24. En premier lieu, il résulte des termes de la décision portant interdiction de retour sur le territoire français, que le préfet du Nord a expressément mentionné la durée de présence de Mme A sur le territoire français ainsi que la nature et l'ancienneté de ses liens avec la France et a examiné si son comportement était constitutif d'une menace pour l'ordre public. Le moyen tiré de l'insuffisance de motivation manque donc en fait et doit, par suite, être écarté.

25. En second lieu, si la requérante affirme qu'elle est partie civile dans une procédure criminelle, il ne ressort pas des pièces du dossier que cette procédure serait encore en cours. Par suite, le préfet a pu, sans commettre d'erreur d'appréciation au regard des conditions et de la durée de son séjour en France, prononcer à son encontre une mesure d'interdiction de retour sur le territoire français d'une durée d'un an.

26. En dernier lieu, compte tenu de ce qui précède, le moyen tiré de l'illégalité, invoquée par voie d'exception, de la décision portant obligation de quitter le territoire français doit être écarté.
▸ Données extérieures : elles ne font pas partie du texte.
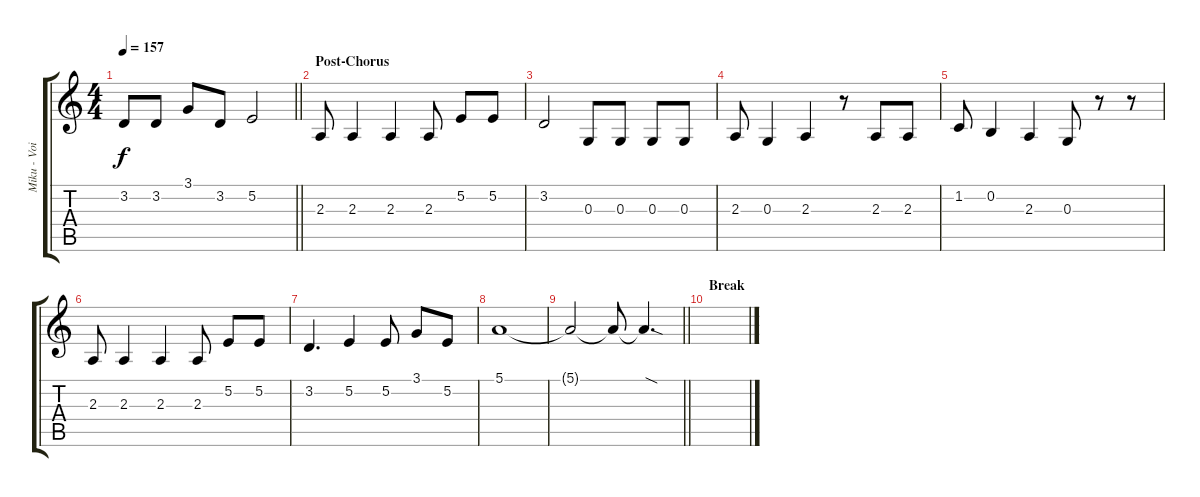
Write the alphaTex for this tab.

\track ("Miku - Voice" "Miku - Voi") {instrument lead6voice}
\staff {score tabs}
\tuning (E4 B3 G3 D3 A2 E2) {hide}
\ts (4 4)
\tempo 157
\clef g2
\barLineRight lightlight
\ks c
3.2.8{dy f} 3.2.8 3.1.8 3.2.8 5.2.2 |
\section ("" "Post-Chorus")
2.3.8 2.3.4 2.3.4 2.3.8 5.2.8 5.2.8 |
3.2.2 0.3.8 0.3.8 0.3.8 0.3.8 |
2.3.8 0.3.4 2.3.4 r.8 2.3.8 2.3.8 |
1.2.8 0.2.4 2.3.4 0.3.8 r.8 r.8 |
2.3.8 2.3.4 2.3.4 2.3.8 5.2.8 5.2.8 |
3.2.4{d} 5.2.4 5.2.8 3.1.8 5.2.8 |
5.1.1 |
\barLineRight lightlight
5.1{t}.2 5.1{t}.8 5.1{sod t}.4{d} |
\section ("" "Break")
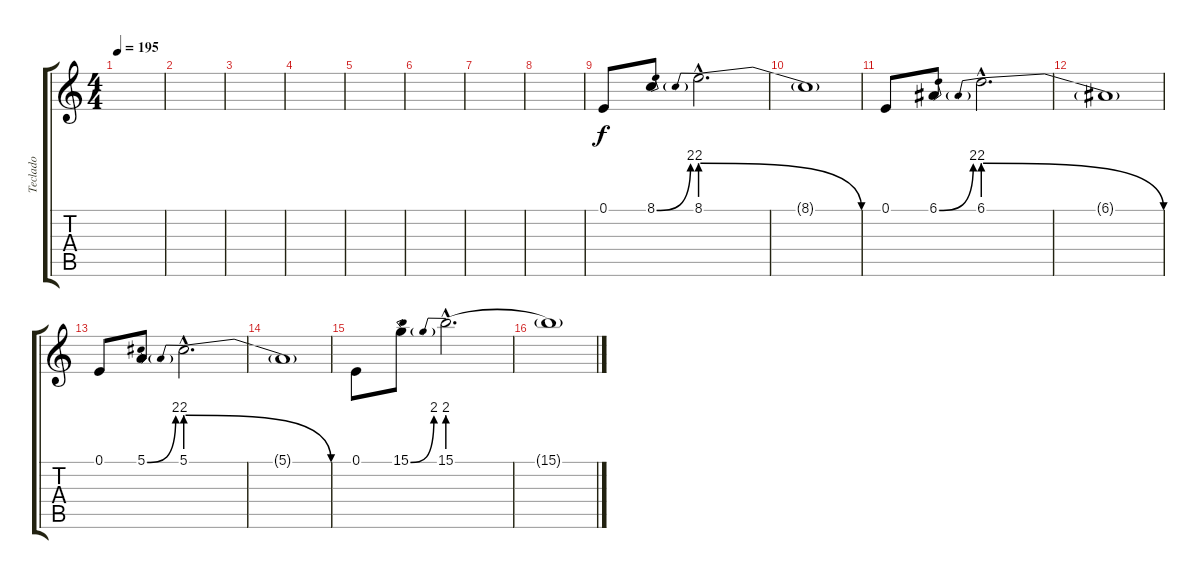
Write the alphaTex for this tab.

\track ("Teclado" "Teclado") {instrument lead1square}
\staff {score tabs}
\tuning (E4 B3 G3 D3 A2 E2) {hide}
\ts (4 4)
\tempo 195
\clef g2
\ks c
|
|
|
|
|
|
|
|
0.1.8 8.1{be (bend 0 0 60 8)}.8 8.1{be (prebendrelease 0 8 60 0) hac}.2{d} |
8.1{t}.1 |
0.1.8 6.1{be (bend 0 0 60 8)}.8 6.1{be (prebendrelease 0 8 60 0) hac}.2{d} |
6.1{t}.1 |
0.1.8 5.1{be (bend 0 0 60 8)}.8 5.1{be (prebendrelease 0 8 60 0) hac}.2{d} |
5.1{t}.1 |
0.1.8 15.1{be (bend 0 0 60 8)}.8 15.1{be (prebend 0 8 60 8) hac}.2{d} |
15.1{t}.1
27. Il résulte de tout ce qui précède que, sans qu'il soit besoin de se prononcer sur la recevabilité de la requête, les conclusions à fin d'annulation de l'arrêté du 17 juin 2022 par lequel le préfet du Nord a refusé de délivrer à Mme A un titre de séjour, l'a obligée à quitter le territoire français dans un délai de trente jours, a fixé le pays de destination de cette mesure d'éloignement et a prononcé à son encontre une mesure d'interdiction de retour sur le territoire français pour une durée d'un an doivent être rejetées. Il y a lieu, par voie de conséquence, de rejeter les conclusions de la requérante à fin d'injonction et celles présentées au titre des dispositions de l'article L. 761-1 du code de justice administrative et de l'article 37 de la loi du 10 juillet 1991.

D E C I D E :

Article 1er : Mme A est admise au bénéfice de l'aide juridictionnelle provisoire.

Article 2 : Le surplus des conclusions de la requête de Mme A est rejeté.

Article 3 : Le présent jugement sera notifié à Mme C A, à Me Schryve et au préfet du Nord.

Délibéré après l'audience du 6 juin 2023, à laquelle siégeaient :

Mme Leguin, présidente,

M. Borget, premier conseiller,

Mme Zoubir, conseillère.

Rendu public par mise à disposition au greffe le 13 juillet 2023.

Le rapporteur,

signé

J. BORGET

La présidente,

signé

A-M. LEGUIN

La greffière,

signé

S. SING

La République mande et ordonne au préfet du Nord en ce qui le concerne, ou à tous commissaires de justice à ce requis en ce qui concerne les voies de droit commun contre les parties privées, de pourvoir à l'exécution du présent jugement.